To be absorbed in one’s own safety, needs and comfort while others suffer is selfish and self-absorbed. To be a Christian is to be reflective of the love of Christ. Jesus made it clear that his followers were to be compassionate and inclusive. Artificial focus on differences, feelings of superiority, and unwillingness to open ourselves to the equality and human needs of others is a rejection not only of them but also of Jesus. All were part of his community; no one was left outside his circle. Race, gender, economic status, degree of public power, were all irrelevant. As he was conscious of and impartial in reacting to the needs of others, so are his followers expected to be.
God give me the grace to live as a true follower of Jesus.
Where am I deserving of the admonition of Jesus? Where do I reject him in others? What needs to change in me?
For I was hungry, and you gave Me something to eat; I was thirsty, and you gave Me something to drink; I was a stranger, and you invited me in, naked and you clothed Me; I was sick, and you visited Me.

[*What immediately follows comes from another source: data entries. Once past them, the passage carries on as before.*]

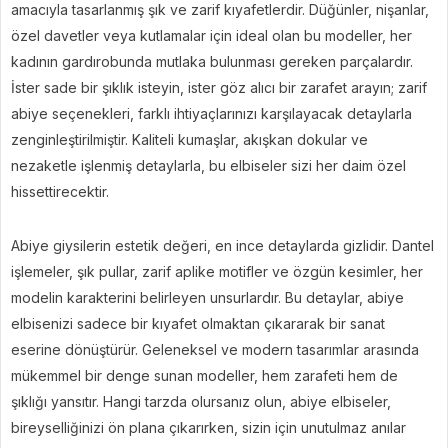
amacıyla tasarlanmış şık ve zarif kıyafetlerdir. Düğünler, nişanlar,
özel davetler veya kutlamalar için ideal olan bu modeller, her
kadının gardırobunda mutlaka bulunması gereken parçalardır.
İster sade bir şıklık isteyin, ister göz alıcı bir zarafet arayın; zarif
abiye seçenekleri, farklı ihtiyaçlarınızı karşılayacak detaylarla
zenginleştirilmiştir. Kaliteli kumaşlar, akışkan dokular ve
nezaketle işlenmiş detaylarla, bu elbiseler sizi her daim özel
hissettirecektir.
Abiye giysilerin estetik değeri, en ince detaylarda gizlidir. Dantel
işlemeler, şık pullar, zarif aplike motifler ve özgün kesimler, her
modelin karakterini belirleyen unsurlardır. Bu detaylar, abiye
elbisenizi sadece bir kıyafet olmaktan çıkararak bir sanat
eserine dönüştürür. Geleneksel ve modern tasarımlar arasında
mükemmel bir denge sunan modeller, hem zarafeti hem de
şıklığı yansıtır. Hangi tarzda olursanız olun, abiye elbiseler,
bireyselliğinizi ön plana çıkarırken, sizin için unutulmaz anılar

I was in prison, and you came to Me. Then the righteous will answer Him, ‘Lord, when did we see You hungry, and feed You, or thirsty, and give You something to drink? And when did we see You a stranger, and when did we see You sick, or in prison, and come to You?’ The King will answer and say to them, ‘Truly I say to you)to the extent that you did it to one of these brothers of Mine, even the least of them, you did it to Me.
Preach the Gospel at all times and when necessary use words.
St. Francis of Assisi
Take the words of Jesus and let them become the Supreme Court of the Gospel to you.
John G. Lake
The strength of a man’s virtue should not be measured by his special exertions, but by his habitual acts.
We must assess our thoughts and beliefs and reckon whether they are moving us closer to conformity to Christ or farther away from it.
If you believe what you like in the gospels, and reject what you don’t like, it is not the gospel you believe, but yourself.
The greatest issue facing the world today, with all its heartbreaking needs, is whether those who, by profession or culture, are identified as ‘Christians’ will become disciples – students, apprentices, practitioners – of Jesus Christ, steadily learning from him how to live the life of the Kingdom into every corner of human existence.